EXTRACT
▶

WHAT MUSIC DO I LISTEN TO? GLAD YOU ASKED!

I'm in a train station in Martinez, California waiting for a delayed train to Sacramento. They have WiFi here. So I thought I'd try and answer one of my frequently asked questions, which is, "What music do you listen to these days?" People expect me to rattle off the names of a couple dozen current punkrock acts. But I don't listen to that much punkrock these days.

However, I'm well pleased because I've been discovering a lot of really cool new bands recently. Many of these bands are even current! This is very cool for me because I'd begun to fear that nobody was making music I enjoyed anymore.

I think there must be a name for this genre. Maybe it's "stoner" music? I'm not really sure. Perhaps somebody can tell me.

I don't know a whole lot about any of these bands, unfortunately. And I've never seen any of them live except OM.

Here goes:



ASSEMBLE HEAD IN SUNBURST SOUND
I just discovered these guys a few days ago! I was in a record store in Arcata, CA and their album cover just leapt out at me. Amazing. Much of their stuff is far mellower and more Pink Floyd-like than this example.

◀

INFORMATION SUPPLIED
▶

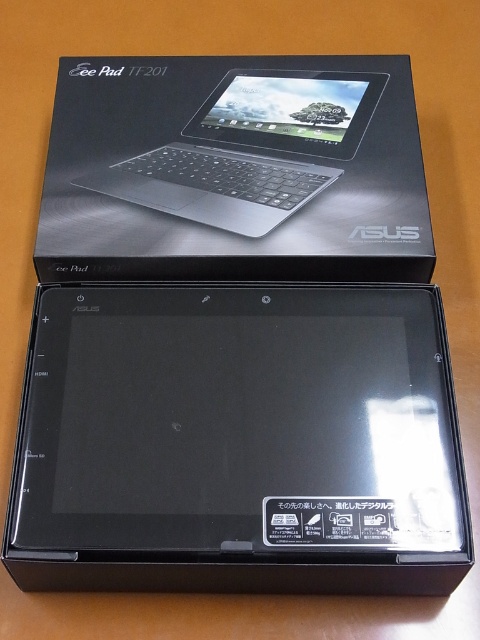
Question: Which point is closer to the camera?

Choices:
 (A) satin black laptop at upper center
 (B) black glossy tablet at center

Answer: (B)

Question: Is black glossy tablet at center positioned at the back of satin black laptop at upper center?

Choices:
 (A) yes
 (B) no

Answer: (B)

Question: Can you confirm if black glossy tablet at center is wider than satin black laptop at upper center?

Choices:
 (A) no
 (B) yes

Answer: (B)

Question: Which point is farther to the camera?

Choices:
 (A) (327, 513)
 (B) (307, 115)

Answer: (B)

Question: Does black glossy tablet at center lie in front of satin black laptop at upper center?

Choices:
 (A) no
 (B) yes

Answer: (B)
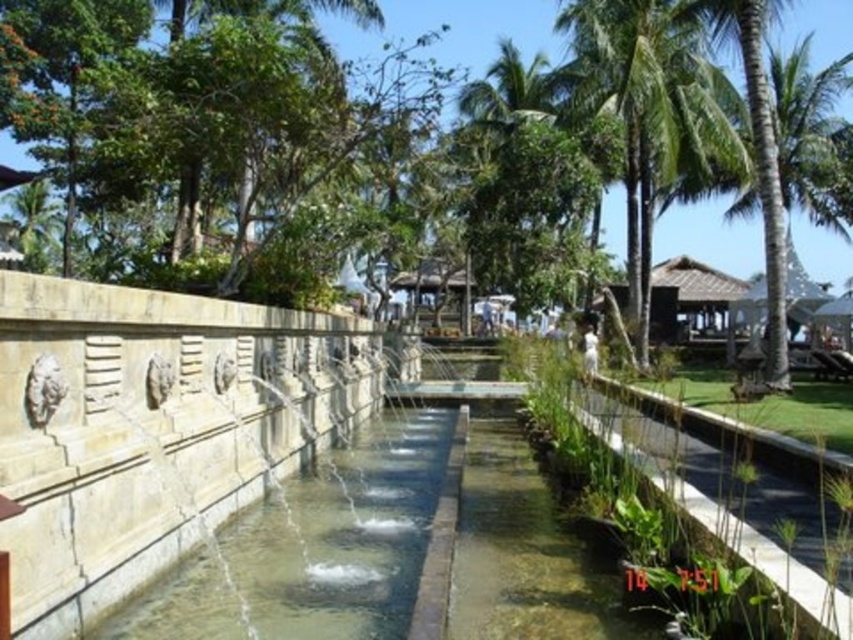
You are a gardener planning to walk along the clear concrete pathway at center while carrying a large gardening tool. Considering the width of the pathway, will you have enough space to walk comfortably without touching the green leafy tree at upper center?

◀

WHAT YOU NEED TO DO
A. List each line in the entries that contains the word "point".
B. Continue the post about the music its writer listens to these days, starting right after its last sentence.

ANSWERS TO EACH TASK
A.
Question: Which point is closer to the camera?
Question: Which point is farther to the camera?

B.
****


NEBULA
Another band whose album cover caught my eye. The blurb sited such influences as Blue Cheer and The Stooges. I checked out their videos, liked what I saw and bought the CD.

****


THE BLACK ANGELS
Yet another band whose album covers I liked. Their music did not disappoint. Their new album Phosphene Dreams is their best, if you ask me. Very Revolver-like. Among their three releases, their second album Invitation to See a Ghost is the runt of the litter, but still has some terrific songs. They only know one chord! Hooray!

****


COMETS ON FIRE
Heavy rock that I heard at a record shop in Dallas. Blue Cathedral is the best album if you ask me. Their new one is still amazing, but not quite as great as Blue Cathedral in my view.

****


THE DEAD MEADOW
I heard this playing over the speakers at a record shop in Atlanta a couple years ago and immediately bought it. I know nothing about the band except that I like them a whole bunch.

****


SUN DIAL
These guys are sadly no longer playing. At least as far as I know. They're a British band that I somehow missed out on when they were active in the early to mid 1990s.

****


THE GREEN PAJAMAS
Another defunct band. But this song is so wonderful! And sleazy too!

****


OM
I saw these guys at the Echo Plex in Silver Lake (Los Angeles) a few years ago and I was totally floored. Who needs guitars when you have a bass player and drummer like this? Nobody, that's who!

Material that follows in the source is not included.